--- SOURCE DATA Enclosed Below ---

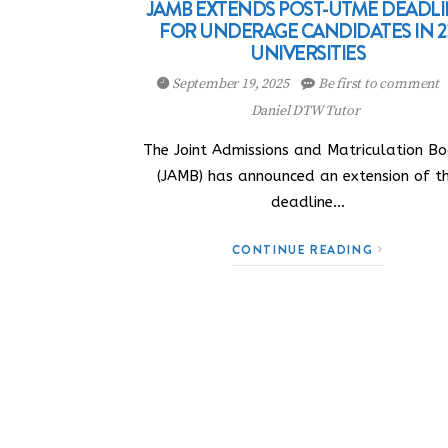
JAMB EXTENDS POST-UTME DEADL
FOR UNDERAGE CANDIDATES IN 2
UNIVERSITIES
September 19, 2025
Be first to comment
Daniel DTW Tutor
The Joint Admissions and Matriculation B
(JAMB) has announced an extension of t
deadline…
CONTINUE READING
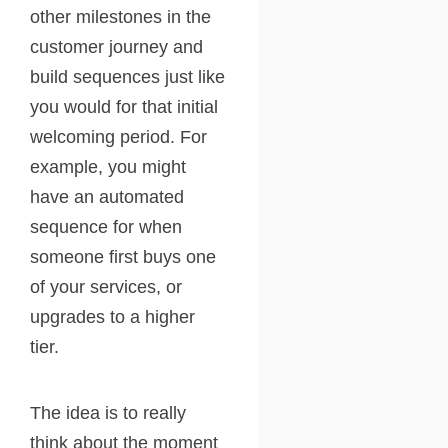
other milestones in the
customer journey and
build sequences just like
you would for that initial
welcoming period. For
example, you might
have an automated
sequence for when
someone first buys one
of your services, or
upgrades to a higher
tier.
The idea is to really
think about the moment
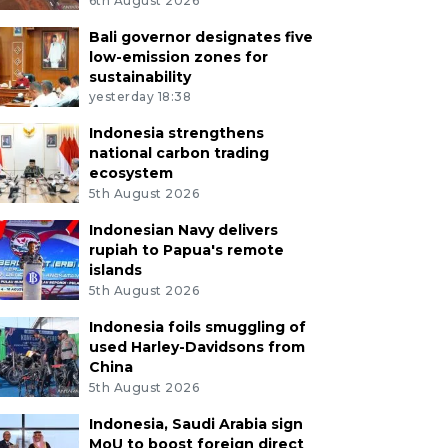
6th August 2026
Bali governor designates five
low-emission zones for
sustainability
yesterday 18:38
Indonesia strengthens
national carbon trading
ecosystem
5th August 2026
Indonesian Navy delivers
rupiah to Papua's remote
islands
5th August 2026
Indonesia foils smuggling of
used Harley-Davidsons from
China
5th August 2026
Indonesia, Saudi Arabia sign
MoU to boost foreign direct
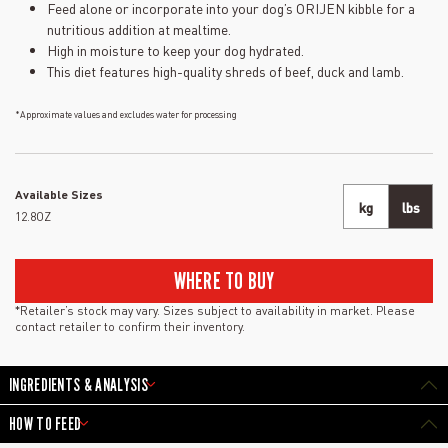
Feed alone or incorporate into your dog’s ORIJEN kibble for a
nutritious addition at mealtime.
High in moisture to keep your dog hydrated.
This diet features high-quality shreds of beef, duck and lamb.
*Approximate values and excludes water for processing
Available Sizes
kg
lbs
12.8OZ
WHERE TO BUY
*Retailer’s stock may vary. Sizes subject to availability in market. Please
contact retailer to confirm their inventory.
INGREDIENTS & ANALYSIS
HOW TO FEED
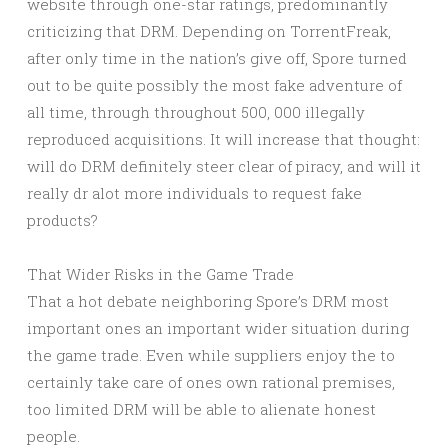
website through one-star ratings, predominantly
criticizing that DRM. Depending on TorrentFreak,
after only time in the nation’s give off, Spore turned
out to be quite possibly the most fake adventure of
all time, through throughout 500, 000 illegally
reproduced acquisitions. It will increase that thought:
will do DRM definitely steer clear of piracy, and will it
really dr alot more individuals to request fake
products?
That Wider Risks in the Game Trade
That a hot debate neighboring Spore’s DRM most
important ones an important wider situation during
the game trade. Even while suppliers enjoy the to
certainly take care of ones own rational premises,
too limited DRM will be able to alienate honest
people.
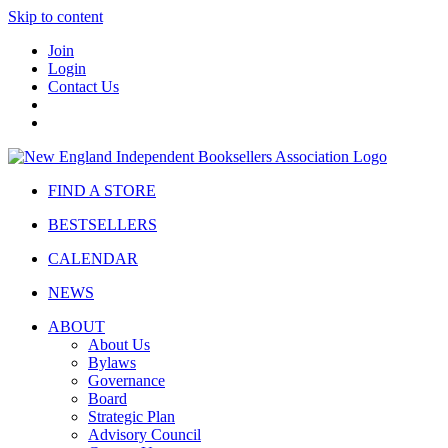
Skip to content
Join
Login
Contact Us
FIND A STORE
BESTSELLERS
CALENDAR
NEWS
ABOUT
About Us
Bylaws
Governance
Board
Strategic Plan
Advisory Council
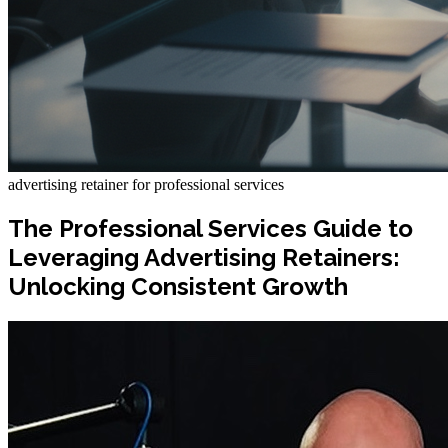
advertising retainer for professional services
The Professional Services Guide to
Leveraging Advertising Retainers:
Unlocking Consistent Growth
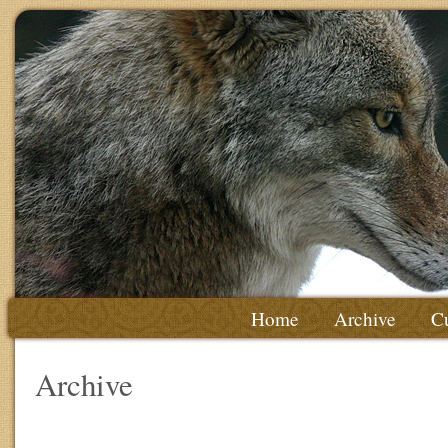
Home
Archive
Cu
Archive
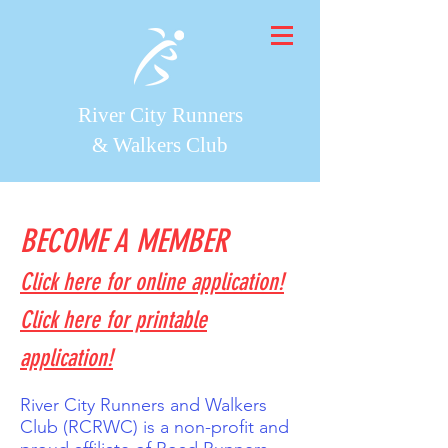
River City Runners
& Walkers Club
BECOME A MEMBER
Click here for online application!
Click here for printable
application!
River City Runners and Walkers
Club (RCRWC) is a non-profit and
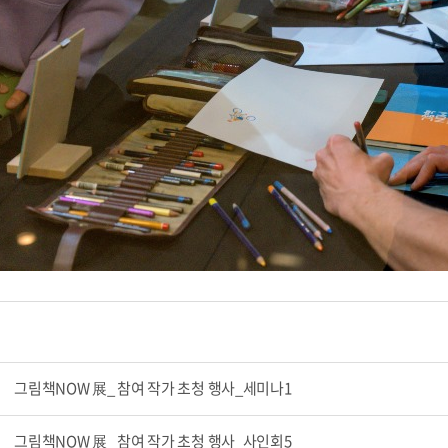
그림책NOW 展_ 참여 작가 초청 행사_세미나1
그림책NOW 展_ 참여 작가 초청 행사_사인회5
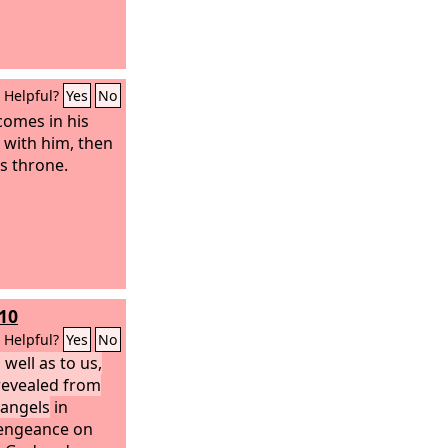
Helpful?
Yes
No
omes in his
s with him, then
us throne.
-10
Helpful?
Yes
No
 well as to us,
revealed from
 angels
in
 vengeance on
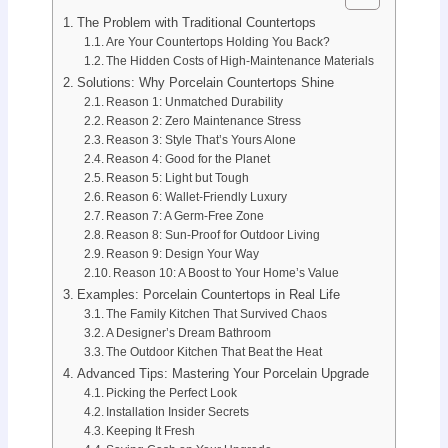
The Problem with Traditional Countertops
Are Your Countertops Holding You Back?
The Hidden Costs of High-Maintenance Materials
Solutions: Why Porcelain Countertops Shine
Reason 1: Unmatched Durability
Reason 2: Zero Maintenance Stress
Reason 3: Style That’s Yours Alone
Reason 4: Good for the Planet
Reason 5: Light but Tough
Reason 6: Wallet-Friendly Luxury
Reason 7: A Germ-Free Zone
Reason 8: Sun-Proof for Outdoor Living
Reason 9: Design Your Way
Reason 10: A Boost to Your Home’s Value
Examples: Porcelain Countertops in Real Life
The Family Kitchen That Survived Chaos
A Designer’s Dream Bathroom
The Outdoor Kitchen That Beat the Heat
Advanced Tips: Mastering Your Porcelain Upgrade
Picking the Perfect Look
Installation Insider Secrets
Keeping It Fresh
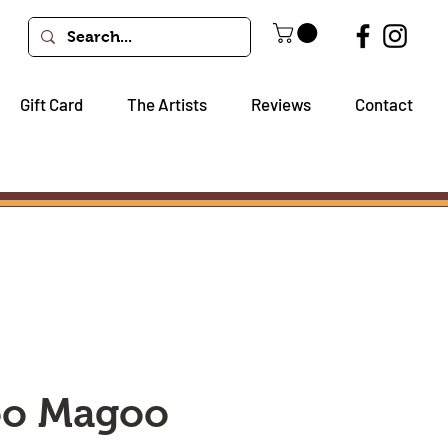
Gift Card
The Artists
Reviews
Contact
oo Magoo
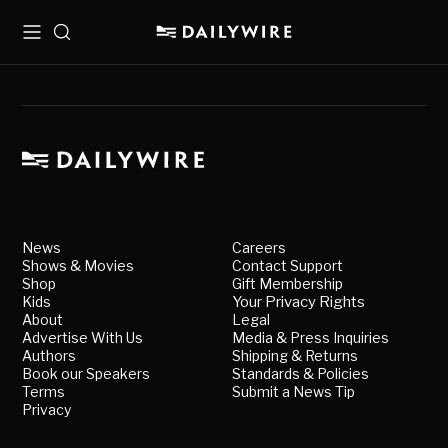
Menu
Search
News
Careers
Shows & Movies
Contact Support
Shop
Gift Membership
Kids
Your Privacy Rights
About
Legal
Advertise With Us
Media & Press Inquiries
Authors
Shipping & Returns
Book our Speakers
Standards & Policies
Terms
Submit a News Tip
Privacy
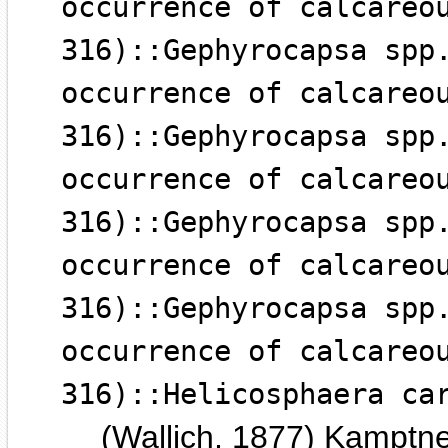
occurrence of calcareo
316)::Gephyrocapsa spp
occurrence of calcareo
316)::Gephyrocapsa spp
occurrence of calcareo
316)::Gephyrocapsa spp
occurrence of calcareo
316)::Gephyrocapsa spp
occurrence of calcareo
316)::Helicosphaera ca
(Wallich, 1877) Kamptn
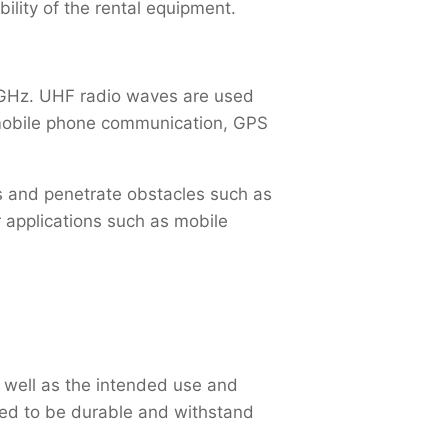
ility of the rental equipment.
 GHz. UHF radio waves are used
, mobile phone communication, GPS
s and penetrate obstacles such as
 applications such as mobile
 well as the intended use and
ed to be durable and withstand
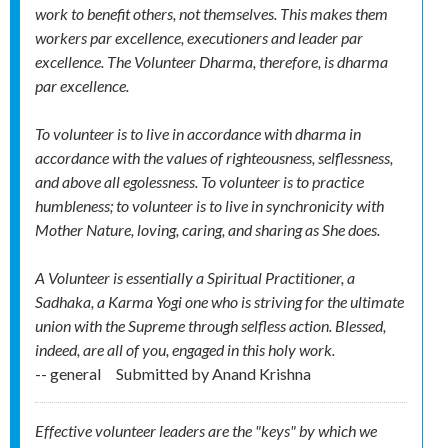
work to benefit others, not themselves. This makes them
workers par excellence, executioners and leader par
excellence. The Volunteer Dharma, therefore, is dharma
par excellence.
To volunteer is to live in accordance with dharma in
accordance with the values of righteousness, selflessness,
and above all egolessness. To volunteer is to practice
humbleness; to volunteer is to live in synchronicity with
Mother Nature, loving, caring, and sharing as She does.
A Volunteer is essentially a Spiritual Practitioner, a
Sadhaka, a Karma Yogi one who is striving for the ultimate
union with the Supreme through selfless action. Blessed,
indeed, are all of you, engaged in this holy work.
-- general
Submitted by
Anand Krishna
Effective volunteer leaders are the "keys" by which we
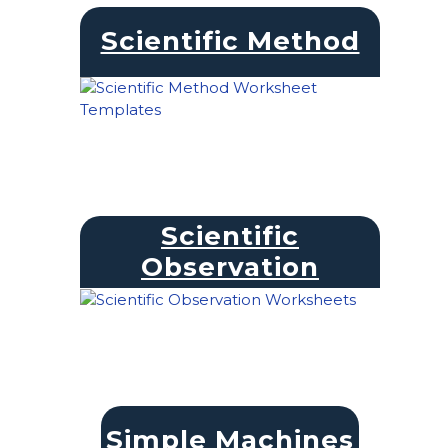
Scientific Method
Scientific
Observation
Simple Machines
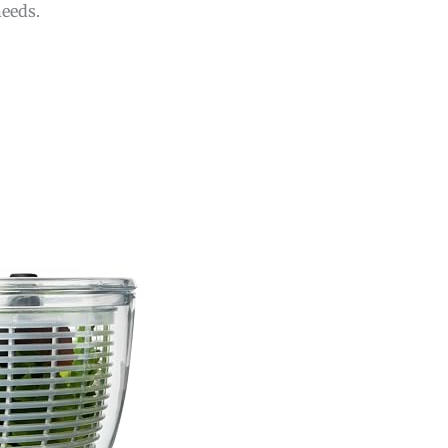
needs.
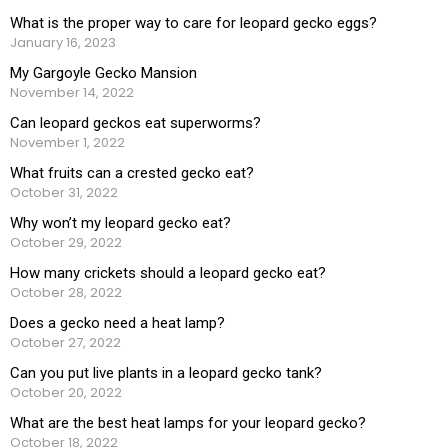
What is the proper way to care for leopard gecko eggs?
January 16, 2023
My Gargoyle Gecko Mansion
November 14, 2022
Can leopard geckos eat superworms?
November 1, 2022
What fruits can a crested gecko eat?
October 31, 2022
Why won’t my leopard gecko eat?
October 29, 2022
How many crickets should a leopard gecko eat?
October 28, 2022
Does a gecko need a heat lamp?
October 27, 2022
Can you put live plants in a leopard gecko tank?
October 20, 2022
What are the best heat lamps for your leopard gecko?
October 18, 2022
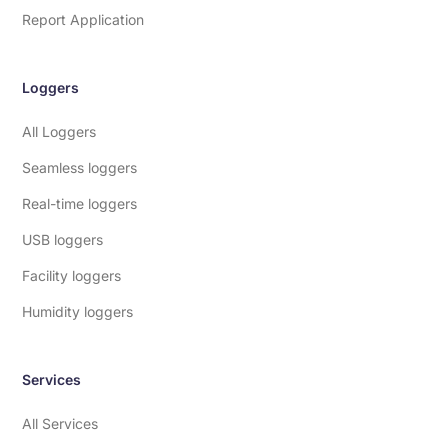
Report Application
Loggers
All Loggers
Seamless loggers
Real-time loggers
USB loggers
Facility loggers
Humidity loggers
Services
All Services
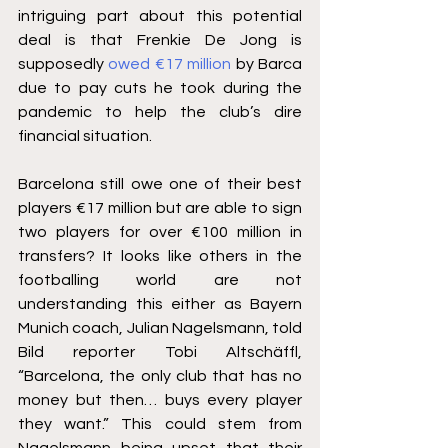
intriguing part about this potential 
deal is that Frenkie De Jong is 
supposedly 
owed €17 million
 by Barca 
due to pay cuts he took during the 
pandemic to help the club’s dire 
financial situation.
Barcelona still owe one of their best 
players €17 million but are able to sign 
two players for over €100 million in 
transfers? It looks like others in the 
footballing world are not 
understanding this either as Bayern 
Munich coach, Julian Nagelsmann, told 
Bild reporter Tobi Altschäffl, 
“Barcelona, the only club that has no 
money but then… buys every player 
they want.” This could stem from 
Nagelsmann being upset that their 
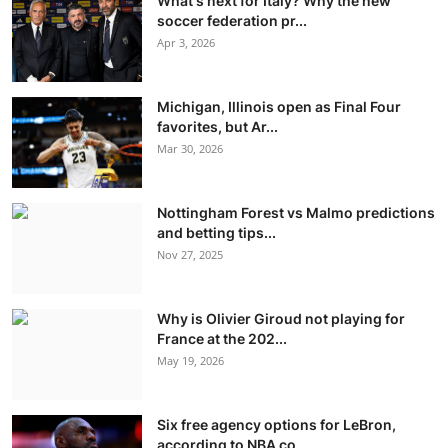
What's next for Italy? Why the new
soccer federation pr...
Apr 3, 2026
Michigan, Illinois open as Final Four
favorites, but Ar...
Mar 30, 2026
Nottingham Forest vs Malmo predictions
and betting tips...
Nov 27, 2025
Why is Olivier Giroud not playing for
France at the 202...
May 19, 2026
Six free agency options for LeBron,
according to NBA co...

--- End of Enclosed SOURCE DATA ---

_EXERCISE DIRECTIONS:_ Lay out the listing text from the line containing "work to benefit" through the line containing "October 18, 2022", inclusive, as a JSON list of strings with one string per line and blank lines omitted. Leave out the picture markers.

_REPLY:_
[
  "work to benefit others, not themselves. This makes them",
  "workers par excellence, executioners and leader par",
  "excellence. The Volunteer Dharma, therefore, is dharma",
  "par excellence.",
  "To volunteer is to live in accordance with dharma in",
  "accordance with the values of righteousness, selflessness,",
  "and above all egolessness. To volunteer is to practice",
  "humbleness; to volunteer is to live in synchronicity with",
  "Mother Nature, loving, caring, and sharing as She does.",
  "A Volunteer is essentially a Spiritual Practitioner, a",
  "Sadhaka, a Karma Yogi one who is striving for the ultimate",
  "union with the Supreme through selfless action. Blessed,",
  "indeed, are all of you, engaged in this holy work.",
  "-- general",
  "Submitted by",
  "Anand Krishna",
  "Effective volunteer leaders are the \"keys\" by which we",
  "Scientific Method",
  "Scientific",
  "Observation",
  "Simple Machines",
  "needs.",
  "What is the proper way to care for leopard gecko eggs?",
  "January 16, 2023",
  "My Gargoyle Gecko Mansion",
  "November 14, 2022",
  "Can leopard geckos eat superworms?",
  "November 1, 2022",
  "What fruits can a crested gecko eat?",
  "October 31, 2022",
  "Why won’t my leopard gecko eat?",
  "October 29, 2022",
  "How many crickets should a leopard gecko eat?",
  "October 28, 2022",
  "Does a gecko need a heat lamp?",
  "October 27, 2022",
  "Can you put live plants in a leopard gecko tank?",
  "October 20, 2022",
  "What are the best heat lamps for your leopard gecko?",
  "October 18, 2022"
]